> [Data records]
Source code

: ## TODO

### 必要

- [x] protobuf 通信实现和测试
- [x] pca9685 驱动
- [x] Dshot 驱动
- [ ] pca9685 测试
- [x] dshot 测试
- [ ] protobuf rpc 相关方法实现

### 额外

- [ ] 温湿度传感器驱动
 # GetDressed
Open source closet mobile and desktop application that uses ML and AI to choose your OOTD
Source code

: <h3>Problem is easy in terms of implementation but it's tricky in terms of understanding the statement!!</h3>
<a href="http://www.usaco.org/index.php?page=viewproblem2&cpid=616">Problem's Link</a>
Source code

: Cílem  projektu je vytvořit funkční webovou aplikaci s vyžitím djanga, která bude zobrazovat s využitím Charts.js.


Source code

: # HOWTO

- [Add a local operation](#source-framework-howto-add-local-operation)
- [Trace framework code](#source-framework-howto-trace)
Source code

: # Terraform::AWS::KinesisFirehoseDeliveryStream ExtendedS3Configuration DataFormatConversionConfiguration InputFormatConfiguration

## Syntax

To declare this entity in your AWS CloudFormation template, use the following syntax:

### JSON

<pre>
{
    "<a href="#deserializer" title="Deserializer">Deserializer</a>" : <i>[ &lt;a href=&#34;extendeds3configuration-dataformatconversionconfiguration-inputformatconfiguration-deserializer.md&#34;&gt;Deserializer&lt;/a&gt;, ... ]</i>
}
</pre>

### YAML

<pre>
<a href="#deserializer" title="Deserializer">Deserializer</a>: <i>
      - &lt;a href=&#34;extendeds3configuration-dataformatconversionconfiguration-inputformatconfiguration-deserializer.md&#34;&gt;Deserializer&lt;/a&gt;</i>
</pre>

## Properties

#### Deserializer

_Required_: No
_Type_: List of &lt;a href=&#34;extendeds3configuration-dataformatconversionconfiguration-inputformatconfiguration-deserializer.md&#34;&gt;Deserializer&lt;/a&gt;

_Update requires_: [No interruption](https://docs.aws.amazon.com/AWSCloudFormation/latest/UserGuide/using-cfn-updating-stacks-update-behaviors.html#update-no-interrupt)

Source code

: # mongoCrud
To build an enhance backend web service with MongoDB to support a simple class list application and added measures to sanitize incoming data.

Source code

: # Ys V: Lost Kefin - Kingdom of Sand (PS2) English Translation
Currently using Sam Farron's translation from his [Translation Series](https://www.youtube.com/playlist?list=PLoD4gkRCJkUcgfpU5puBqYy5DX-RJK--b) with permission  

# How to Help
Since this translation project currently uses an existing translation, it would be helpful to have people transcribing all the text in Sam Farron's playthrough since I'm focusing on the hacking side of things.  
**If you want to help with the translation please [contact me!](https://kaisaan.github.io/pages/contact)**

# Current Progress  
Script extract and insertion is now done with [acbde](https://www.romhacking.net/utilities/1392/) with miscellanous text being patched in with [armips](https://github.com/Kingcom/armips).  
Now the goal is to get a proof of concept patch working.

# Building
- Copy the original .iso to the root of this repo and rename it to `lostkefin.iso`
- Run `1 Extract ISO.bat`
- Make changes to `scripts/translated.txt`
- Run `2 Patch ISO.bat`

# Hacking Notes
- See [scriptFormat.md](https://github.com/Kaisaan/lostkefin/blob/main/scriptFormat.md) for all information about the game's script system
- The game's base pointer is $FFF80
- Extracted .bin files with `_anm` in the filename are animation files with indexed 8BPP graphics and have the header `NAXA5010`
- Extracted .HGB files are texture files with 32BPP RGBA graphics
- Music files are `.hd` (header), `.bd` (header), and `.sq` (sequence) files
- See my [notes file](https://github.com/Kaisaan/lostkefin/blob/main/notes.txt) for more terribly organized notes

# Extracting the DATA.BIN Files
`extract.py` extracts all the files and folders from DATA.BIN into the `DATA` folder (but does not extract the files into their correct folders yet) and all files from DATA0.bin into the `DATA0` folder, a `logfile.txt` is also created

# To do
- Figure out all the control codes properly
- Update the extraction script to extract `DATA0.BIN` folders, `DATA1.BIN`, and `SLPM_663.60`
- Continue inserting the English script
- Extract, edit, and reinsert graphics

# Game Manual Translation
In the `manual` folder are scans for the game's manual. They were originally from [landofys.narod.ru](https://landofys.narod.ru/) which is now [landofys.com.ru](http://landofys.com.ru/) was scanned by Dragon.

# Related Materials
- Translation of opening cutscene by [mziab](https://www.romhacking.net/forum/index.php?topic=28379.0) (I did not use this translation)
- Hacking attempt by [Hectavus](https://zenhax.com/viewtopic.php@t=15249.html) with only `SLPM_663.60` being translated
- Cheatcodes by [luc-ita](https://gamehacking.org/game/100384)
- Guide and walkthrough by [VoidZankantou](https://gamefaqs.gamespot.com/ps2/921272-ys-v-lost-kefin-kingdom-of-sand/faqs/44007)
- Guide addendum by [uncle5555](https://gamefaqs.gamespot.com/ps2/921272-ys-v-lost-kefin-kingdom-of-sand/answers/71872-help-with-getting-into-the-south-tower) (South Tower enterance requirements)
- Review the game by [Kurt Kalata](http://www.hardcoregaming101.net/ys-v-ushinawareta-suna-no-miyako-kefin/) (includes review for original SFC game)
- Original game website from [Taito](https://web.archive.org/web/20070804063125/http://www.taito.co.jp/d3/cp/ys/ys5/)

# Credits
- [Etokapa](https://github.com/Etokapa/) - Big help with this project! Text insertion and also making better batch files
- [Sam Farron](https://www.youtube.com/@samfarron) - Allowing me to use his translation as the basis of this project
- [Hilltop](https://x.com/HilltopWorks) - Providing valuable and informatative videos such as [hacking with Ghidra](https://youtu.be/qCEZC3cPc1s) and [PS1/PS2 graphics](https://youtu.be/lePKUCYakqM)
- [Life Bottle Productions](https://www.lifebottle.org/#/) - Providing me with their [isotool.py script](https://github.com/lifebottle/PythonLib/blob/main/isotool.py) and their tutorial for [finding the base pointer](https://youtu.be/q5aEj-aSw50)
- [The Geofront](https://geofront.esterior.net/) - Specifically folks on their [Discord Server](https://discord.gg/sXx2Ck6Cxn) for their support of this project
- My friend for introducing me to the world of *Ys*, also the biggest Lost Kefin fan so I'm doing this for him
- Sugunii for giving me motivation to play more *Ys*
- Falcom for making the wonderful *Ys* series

> [ASSIGNED TASK] Line by line, set the records above down again exactly.

> [YOUR RESPONSE]
Source code

: ## TODO

### 必要

- [x] protobuf 通信实现和测试
- [x] pca9685 驱动
- [x] Dshot 驱动
- [ ] pca9685 测试
- [x] dshot 测试
- [ ] protobuf rpc 相关方法实现

### 额外

- [ ] 温湿度传感器驱动
 # GetDressed
Open source closet mobile and desktop application that uses ML and AI to choose your OOTD
Source code

: <h3>Problem is easy in terms of implementation but it's tricky in terms of understanding the statement!!</h3>
<a href="http://www.usaco.org/index.php?page=viewproblem2&cpid=616">Problem's Link</a>
Source code

: Cílem  projektu je vytvořit funkční webovou aplikaci s vyžitím djanga, která bude zobrazovat s využitím Charts.js.


Source code

: # HOWTO

- [Add a local operation](#source-framework-howto-add-local-operation)
- [Trace framework code](#source-framework-howto-trace)
Source code

: # Terraform::AWS::KinesisFirehoseDeliveryStream ExtendedS3Configuration DataFormatConversionConfiguration InputFormatConfiguration

## Syntax

To declare this entity in your AWS CloudFormation template, use the following syntax:

### JSON

<pre>
{
    "<a href="#deserializer" title="Deserializer">Deserializer</a>" : <i>[ &lt;a href=&#34;extendeds3configuration-dataformatconversionconfiguration-inputformatconfiguration-deserializer.md&#34;&gt;Deserializer&lt;/a&gt;, ... ]</i>
}
</pre>

### YAML

<pre>
<a href="#deserializer" title="Deserializer">Deserializer</a>: <i>
      - &lt;a href=&#34;extendeds3configuration-dataformatconversionconfiguration-inputformatconfiguration-deserializer.md&#34;&gt;Deserializer&lt;/a&gt;</i>
</pre>

## Properties

#### Deserializer

_Required_: No
_Type_: List of &lt;a href=&#34;extendeds3configuration-dataformatconversionconfiguration-inputformatconfiguration-deserializer.md&#34;&gt;Deserializer&lt;/a&gt;

_Update requires_: [No interruption](https://docs.aws.amazon.com/AWSCloudFormation/latest/UserGuide/using-cfn-updating-stacks-update-behaviors.html#update-no-interrupt)

Source code

: # mongoCrud
To build an enhance backend web service with MongoDB to support a simple class list application and added measures to sanitize incoming data.

Source code

: # Ys V: Lost Kefin - Kingdom of Sand (PS2) English Translation
Currently using Sam Farron's translation from his [Translation Series](https://www.youtube.com/playlist?list=PLoD4gkRCJkUcgfpU5puBqYy5DX-RJK--b) with permission  

# How to Help
Since this translation project currently uses an existing translation, it would be helpful to have people transcribing all the text in Sam Farron's playthrough since I'm focusing on the hacking side of things.  
**If you want to help with the translation please [contact me!](https://kaisaan.github.io/pages/contact)**

# Current Progress  
Script extract and insertion is now done with [acbde](https://www.romhacking.net/utilities/1392/) with miscellanous text being patched in with [armips](https://github.com/Kingcom/armips).  
Now the goal is to get a proof of concept patch working.

# Building
- Copy the original .iso to the root of this repo and rename it to `lostkefin.iso`
- Run `1 Extract ISO.bat`
- Make changes to `scripts/translated.txt`
- Run `2 Patch ISO.bat`

# Hacking Notes
- See [scriptFormat.md](https://github.com/Kaisaan/lostkefin/blob/main/scriptFormat.md) for all information about the game's script system
- The game's base pointer is $FFF80
- Extracted .bin files with `_anm` in the filename are animation files with indexed 8BPP graphics and have the header `NAXA5010`
- Extracted .HGB files are texture files with 32BPP RGBA graphics
- Music files are `.hd` (header), `.bd` (header), and `.sq` (sequence) files
- See my [notes file](https://github.com/Kaisaan/lostkefin/blob/main/notes.txt) for more terribly organized notes

# Extracting the DATA.BIN Files
`extract.py` extracts all the files and folders from DATA.BIN into the `DATA` folder (but does not extract the files into their correct folders yet) and all files from DATA0.bin into the `DATA0` folder, a `logfile.txt` is also created

# To do
- Figure out all the control codes properly
- Update the extraction script to extract `DATA0.BIN` folders, `DATA1.BIN`, and `SLPM_663.60`
- Continue inserting the English script
- Extract, edit, and reinsert graphics

# Game Manual Translation
In the `manual` folder are scans for the game's manual. They were originally from [landofys.narod.ru](https://landofys.narod.ru/) which is now [landofys.com.ru](http://landofys.com.ru/) was scanned by Dragon.

# Related Materials
- Translation of opening cutscene by [mziab](https://www.romhacking.net/forum/index.php?topic=28379.0) (I did not use this translation)
- Hacking attempt by [Hectavus](https://zenhax.com/viewtopic.php@t=15249.html) with only `SLPM_663.60` being translated
- Cheatcodes by [luc-ita](https://gamehacking.org/game/100384)
- Guide and walkthrough by [VoidZankantou](https://gamefaqs.gamespot.com/ps2/921272-ys-v-lost-kefin-kingdom-of-sand/faqs/44007)
- Guide addendum by [uncle5555](https://gamefaqs.gamespot.com/ps2/921272-ys-v-lost-kefin-kingdom-of-sand/answers/71872-help-with-getting-into-the-south-tower) (South Tower enterance requirements)
- Review the game by [Kurt Kalata](http://www.hardcoregaming101.net/ys-v-ushinawareta-suna-no-miyako-kefin/) (includes review for original SFC game)
- Original game website from [Taito](https://web.archive.org/web/20070804063125/http://www.taito.co.jp/d3/cp/ys/ys5/)

# Credits
- [Etokapa](https://github.com/Etokapa/) - Big help with this project! Text insertion and also making better batch files
- [Sam Farron](https://www.youtube.com/@samfarron) - Allowing me to use his translation as the basis of this project
- [Hilltop](https://x.com/HilltopWorks) - Providing valuable and informatative videos such as [hacking with Ghidra](https://youtu.be/qCEZC3cPc1s) and [PS1/PS2 graphics](https://youtu.be/lePKUCYakqM)
- [Life Bottle Productions](https://www.lifebottle.org/#/) - Providing me with their [isotool.py script](https://github.com/lifebottle/PythonLib/blob/main/isotool.py) and their tutorial for [finding the base pointer](https://youtu.be/q5aEj-aSw50)
- [The Geofront](https://geofront.esterior.net/) - Specifically folks on their [Discord Server](https://discord.gg/sXx2Ck6Cxn) for their support of this project
- My friend for introducing me to the world of *Ys*, also the biggest Lost Kefin fan so I'm doing this for him
- Sugunii for giving me motivation to play more *Ys*
- Falcom for making the wonderful *Ys* series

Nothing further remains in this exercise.